A severe earthquake and tsunami in March 2011 devastated the Fukushima Daiichi Nuclear Power Plant, resulting in the radioactive cesium-137 contamination of neighboring lakes. Even though Lake Onuma on Mount Akagi, one of these lakes, had its contamination assessed for a while after the disaster, its long-term contamination has been unknown. A Japanese study team has now clarified this matter.

Researchers from the University of Tsukuba estimated Lake Onuma’s 137Cs radioactive content for up to 30 years after the accident in a study that was published last month in Scientific Reports.

A closed lake, like Lake Onuma, is one where the amount of input and runoff water is constrained. Just after a nuclear accident, these lakes’ radioactivity concentration drops significantly, but it thereafter may start to drop more slowly.

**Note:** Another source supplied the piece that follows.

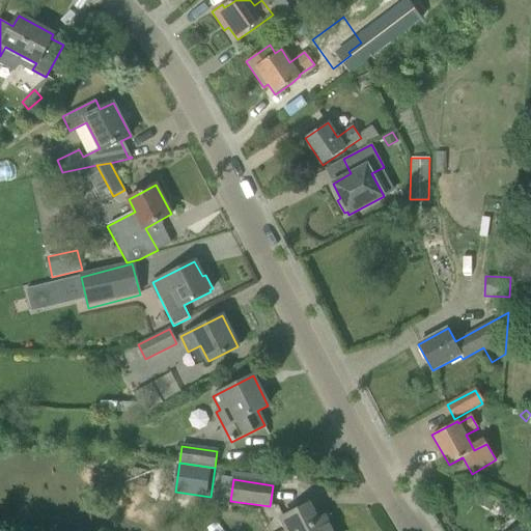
[(476,501),(487,508),(493,500),(481,493),(476,501)]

“Previous investigations have used the two-component decay function model, which is the sum of two exponential functions, to fit the measured 137Cs radioactivity concentration,” says the author of the study, Professor Yuko Hatano. “Our work is instead based on the fractional diffusion model, a framework that captures the complex diffusion processes occurring in the lake water. These processes include convection-induced circulation, turbulent mixing, and absorption by plankton and other organisms.”

The research team developed a long-term prediction formula for the 137Cs radioactive content of both the lake water and pond smelt, a common fish species in Lake Onuma, using the fractional diffusion model. Following the Fukushima accident, they calculated the radiation levels for up to 10,000 days using this prediction technique.

“Both models fit the radioactivity concentration of the lake water and pond smelt measured in the first few years after the accident,” explains Professor Hatano. “However, our results show that the decrease in radioactivity concentration is slowed down if the fractional diffusion model is used rather than the conventional two-component decay function model.”

The methodology developed by the researchers will allow for the long-term forecast of radioactive contamination in closed lakes and offer long-term prospects for people who live nearby. The authors do point out that future measurements would be required to assess the accuracy of such a prediction for a period of time longer than 5,000 days following the Fukushima catastrophe.